Stellt sich die Frage ob sich der doch recht hohe Preis mit 1200M$ Points lohnt oder ob man doch lieber bei den üblichen Maps und der aktuellen Zeit bleiben sollte? Wir sagen es euch in unserem Test!
Selbstverständlich verbirgt sich hinter dem „Vietnam“-DLC nicht nur eine Vielzahl neuer Maps, sondern auch Waffen, Spielfiguren und Fahrzeuge wurden entsprechend angepasst.
Das Waffenarsenal wurde verkleinert auf 18 Waffen und 10 Ausrüstungsgegenstände. Da ihr zu Beginn im Menü wählen müsst, ob ihr das „normale“ Spiel oder „Vietnam“ spielen wollt, laufen beide Modi relativ getrennt voneinander ab. So gibt es natürlich keine Neuzeit Waffen im Vietnam-Modus. Dagegen sind einige Waffen tatsächlich in beiden Modi dabei (z.B. die Thompson oder das M1 Garand). Die Statistiken für eventuelle Freischaltungen laufen aber separat voneinander ab. Bei den Gadgets ist die Statistik allerdings die selbe, so haben sie zwar andere Namen (C4 heißt TNT oder der Defibrillator heißt nun Adrenalinspritze). Die Vietnam-Waffen sind natürlich in Aussehen und ihrer Leistung der damaligen Zeit angepasst. Bei den Waffen, welche in beiden Modi vorhanden sind, kann man tatsächlich ein unterschiedliches Handling feststellen.

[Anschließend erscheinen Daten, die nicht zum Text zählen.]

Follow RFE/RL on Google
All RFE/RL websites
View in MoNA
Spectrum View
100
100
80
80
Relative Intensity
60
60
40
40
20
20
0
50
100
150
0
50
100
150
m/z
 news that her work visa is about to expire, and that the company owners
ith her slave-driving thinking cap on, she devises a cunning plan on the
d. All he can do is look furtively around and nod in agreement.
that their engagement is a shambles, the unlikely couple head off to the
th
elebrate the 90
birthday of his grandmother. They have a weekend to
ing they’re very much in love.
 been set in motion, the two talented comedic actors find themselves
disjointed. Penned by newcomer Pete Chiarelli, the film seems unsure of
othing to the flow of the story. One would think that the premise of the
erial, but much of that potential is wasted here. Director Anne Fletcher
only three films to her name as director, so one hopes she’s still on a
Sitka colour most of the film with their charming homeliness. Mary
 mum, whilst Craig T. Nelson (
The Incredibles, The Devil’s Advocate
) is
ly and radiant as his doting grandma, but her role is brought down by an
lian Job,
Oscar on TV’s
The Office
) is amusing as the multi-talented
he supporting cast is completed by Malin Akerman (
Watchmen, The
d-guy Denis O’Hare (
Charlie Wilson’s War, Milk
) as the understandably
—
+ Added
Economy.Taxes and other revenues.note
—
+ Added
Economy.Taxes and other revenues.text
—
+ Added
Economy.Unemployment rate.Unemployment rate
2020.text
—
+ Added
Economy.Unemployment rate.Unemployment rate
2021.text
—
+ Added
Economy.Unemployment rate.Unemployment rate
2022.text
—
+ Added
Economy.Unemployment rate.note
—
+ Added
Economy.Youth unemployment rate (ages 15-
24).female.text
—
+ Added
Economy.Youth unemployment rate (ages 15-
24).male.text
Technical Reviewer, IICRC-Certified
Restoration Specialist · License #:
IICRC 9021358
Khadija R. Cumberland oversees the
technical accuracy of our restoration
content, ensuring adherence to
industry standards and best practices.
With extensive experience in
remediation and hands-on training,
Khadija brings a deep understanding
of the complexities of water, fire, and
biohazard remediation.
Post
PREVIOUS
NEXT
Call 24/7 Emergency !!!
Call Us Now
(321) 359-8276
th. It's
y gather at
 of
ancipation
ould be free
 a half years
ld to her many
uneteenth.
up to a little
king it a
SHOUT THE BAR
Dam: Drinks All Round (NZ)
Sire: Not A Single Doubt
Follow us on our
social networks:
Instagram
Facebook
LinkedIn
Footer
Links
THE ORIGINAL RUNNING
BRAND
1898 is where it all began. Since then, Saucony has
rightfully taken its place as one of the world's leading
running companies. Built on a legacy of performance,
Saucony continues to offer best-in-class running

Über die neuen Waffen gibt es sonst nichts besonderes zu berichten, hat man alles mehr oder weniger schonmal gesehen. Absolut neu ist dagegen der Flammenwefer, der aber leider nicht vernünftig bzw. vorteilhaft einsetzbar ist. Bereits nach der ersten Betätigung des Triggers kann man kaum noch etwas sehen, ebenfalls ist er nur auf kurzer Distanz einsetzbar und verliert auf Distanz sehr schnell seine Wirkung. Aber das ist kein Problem im Spiel, dies ist halt einfach so.
20 Spezialisierungen sind auch wieder mit von der Partie, die aber überwiegend schon aus dem Hauptspiel bekannt sind.
Sieben neue Fahrzeuge sind in dem DLC enthalten. So gibt es das sogenannte Tuk-Tuk-Moped, und für jede Seite einen Jeep und einen Panzer. In der Luft ist man mit dem Huey-Helikopter unterwegs und auf dem See kann man sich mit einem Patrouillenboot seine Zeit vertreiben.
In Sachen Maps sieht es leider relativ düster aus. Nur vier Maps haben es ins Spiel geschafft, welche allesamt aus der PC-Variante bekannt sind. Neben der Sniper-Map „Hill137“ sind noch drei weitere Maps dabei. Eine fünfte ist mit „Operation Hastings“ bereits angekündigt und wird veröffentlicht, sobald von der Community 69 Mio. Hilfspunkte Plattformübergreifend erzielt wurden.
Im Bereich Grafik und Sound hat sich recht wenig getan. Natürlich ist der musikalische Soundtrack angepasst wurden und verbreitet so ein gekonntes Vietnam-Flair. Der übliche Sound bleibt auf konstant hohem Niveau.
Die Grafik muss man leider bemäkeln, da das Potential der Frostbite-Engine nicht ausgenutzt wurde. Zerstörbare Gebäude sind fast gar nicht zu finden. Sehr schade, da dies eigentlich „Bad Company“ ausmacht.